● Task objective
From the data below, return each line in which the string "activity" is found.

● Source material
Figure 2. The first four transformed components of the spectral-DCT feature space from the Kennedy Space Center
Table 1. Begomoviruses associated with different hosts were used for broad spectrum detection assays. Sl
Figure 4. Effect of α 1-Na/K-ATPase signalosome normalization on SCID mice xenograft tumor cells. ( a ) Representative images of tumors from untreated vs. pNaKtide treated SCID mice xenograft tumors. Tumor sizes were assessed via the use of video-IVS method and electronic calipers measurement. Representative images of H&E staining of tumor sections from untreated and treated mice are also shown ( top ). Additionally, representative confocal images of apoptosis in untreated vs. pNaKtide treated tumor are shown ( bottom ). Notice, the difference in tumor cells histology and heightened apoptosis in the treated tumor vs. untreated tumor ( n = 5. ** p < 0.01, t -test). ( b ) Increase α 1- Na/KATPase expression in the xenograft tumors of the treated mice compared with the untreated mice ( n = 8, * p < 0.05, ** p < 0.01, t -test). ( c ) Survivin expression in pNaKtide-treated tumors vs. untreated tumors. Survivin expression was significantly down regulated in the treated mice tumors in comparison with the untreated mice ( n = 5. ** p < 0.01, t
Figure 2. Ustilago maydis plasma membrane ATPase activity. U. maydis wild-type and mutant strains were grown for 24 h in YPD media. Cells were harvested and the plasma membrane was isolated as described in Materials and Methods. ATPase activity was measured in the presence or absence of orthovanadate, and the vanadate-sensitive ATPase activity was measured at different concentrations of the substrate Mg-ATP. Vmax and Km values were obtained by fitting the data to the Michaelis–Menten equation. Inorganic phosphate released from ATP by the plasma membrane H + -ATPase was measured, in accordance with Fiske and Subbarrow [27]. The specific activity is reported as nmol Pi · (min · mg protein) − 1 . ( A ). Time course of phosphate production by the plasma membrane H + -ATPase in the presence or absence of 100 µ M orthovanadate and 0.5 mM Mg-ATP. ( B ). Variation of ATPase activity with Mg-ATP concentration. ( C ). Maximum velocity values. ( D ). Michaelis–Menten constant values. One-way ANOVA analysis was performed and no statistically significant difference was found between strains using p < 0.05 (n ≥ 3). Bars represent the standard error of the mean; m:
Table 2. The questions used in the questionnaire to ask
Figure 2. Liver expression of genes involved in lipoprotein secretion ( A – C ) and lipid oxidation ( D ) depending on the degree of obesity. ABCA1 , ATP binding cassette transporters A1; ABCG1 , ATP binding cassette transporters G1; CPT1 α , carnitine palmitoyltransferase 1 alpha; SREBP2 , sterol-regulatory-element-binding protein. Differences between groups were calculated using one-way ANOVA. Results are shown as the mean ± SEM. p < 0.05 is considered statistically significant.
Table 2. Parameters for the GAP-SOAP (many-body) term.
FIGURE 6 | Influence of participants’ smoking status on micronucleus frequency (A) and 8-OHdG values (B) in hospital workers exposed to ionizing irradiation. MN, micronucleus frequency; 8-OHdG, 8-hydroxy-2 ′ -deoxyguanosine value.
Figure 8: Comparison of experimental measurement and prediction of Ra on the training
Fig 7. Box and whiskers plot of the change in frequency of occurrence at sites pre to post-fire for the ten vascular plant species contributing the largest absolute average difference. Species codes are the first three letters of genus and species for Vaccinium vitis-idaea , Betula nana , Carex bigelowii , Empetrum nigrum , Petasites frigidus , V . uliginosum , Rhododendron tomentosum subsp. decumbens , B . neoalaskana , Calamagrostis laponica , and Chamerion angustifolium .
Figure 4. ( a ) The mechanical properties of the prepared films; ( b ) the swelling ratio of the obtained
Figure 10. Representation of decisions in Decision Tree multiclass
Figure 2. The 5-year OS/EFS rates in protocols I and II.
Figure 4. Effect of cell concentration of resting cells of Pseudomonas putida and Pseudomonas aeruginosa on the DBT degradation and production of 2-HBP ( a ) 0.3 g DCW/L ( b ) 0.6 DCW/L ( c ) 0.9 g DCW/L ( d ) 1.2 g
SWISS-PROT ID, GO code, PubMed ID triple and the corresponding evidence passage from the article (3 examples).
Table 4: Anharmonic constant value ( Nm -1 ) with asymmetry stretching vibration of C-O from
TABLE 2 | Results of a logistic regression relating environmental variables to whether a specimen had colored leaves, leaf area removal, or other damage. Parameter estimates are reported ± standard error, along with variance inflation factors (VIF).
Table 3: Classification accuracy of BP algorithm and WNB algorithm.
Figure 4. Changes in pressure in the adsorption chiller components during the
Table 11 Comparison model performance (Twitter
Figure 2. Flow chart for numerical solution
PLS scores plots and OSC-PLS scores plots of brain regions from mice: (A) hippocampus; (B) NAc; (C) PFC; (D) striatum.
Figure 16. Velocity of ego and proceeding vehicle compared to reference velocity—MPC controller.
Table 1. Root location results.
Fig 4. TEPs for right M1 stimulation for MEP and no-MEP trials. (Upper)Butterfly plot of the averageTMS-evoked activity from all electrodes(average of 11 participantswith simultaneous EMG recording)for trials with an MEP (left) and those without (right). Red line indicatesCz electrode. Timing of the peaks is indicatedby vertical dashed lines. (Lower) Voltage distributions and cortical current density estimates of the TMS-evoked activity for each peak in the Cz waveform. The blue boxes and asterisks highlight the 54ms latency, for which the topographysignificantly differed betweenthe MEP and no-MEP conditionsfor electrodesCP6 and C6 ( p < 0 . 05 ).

● Response to this task
Figure 2. Ustilago maydis plasma membrane ATPase activity. U. maydis wild-type and mutant strains were grown for 24 h in YPD media. Cells were harvested and the plasma membrane was isolated as described in Materials and Methods. ATPase activity was measured in the presence or absence of orthovanadate, and the vanadate-sensitive ATPase activity was measured at different concentrations of the substrate Mg-ATP. Vmax and Km values were obtained by fitting the data to the Michaelis–Menten equation. Inorganic phosphate released from ATP by the plasma membrane H + -ATPase was measured, in accordance with Fiske and Subbarrow [27]. The specific activity is reported as nmol Pi · (min · mg protein) − 1 . ( A ). Time course of phosphate production by the plasma membrane H + -ATPase in the presence or absence of 100 µ M orthovanadate and 0.5 mM Mg-ATP. ( B ). Variation of ATPase activity with Mg-ATP concentration. ( C ). Maximum velocity values. ( D ). Michaelis–Menten constant values. One-way ANOVA analysis was performed and no statistically significant difference was found between strains using p < 0.05 (n ≥ 3). Bars represent the standard error of the mean; m:
Fig 4. TEPs for right M1 stimulation for MEP and no-MEP trials. (Upper)Butterfly plot of the averageTMS-evoked activity from all electrodes(average of 11 participantswith simultaneous EMG recording)for trials with an MEP (left) and those without (right). Red line indicatesCz electrode. Timing of the peaks is indicatedby vertical dashed lines. (Lower) Voltage distributions and cortical current density estimates of the TMS-evoked activity for each peak in the Cz waveform. The blue boxes and asterisks highlight the 54ms latency, for which the topographysignificantly differed betweenthe MEP and no-MEP conditionsfor electrodesCP6 and C6 ( p < 0 . 05 ).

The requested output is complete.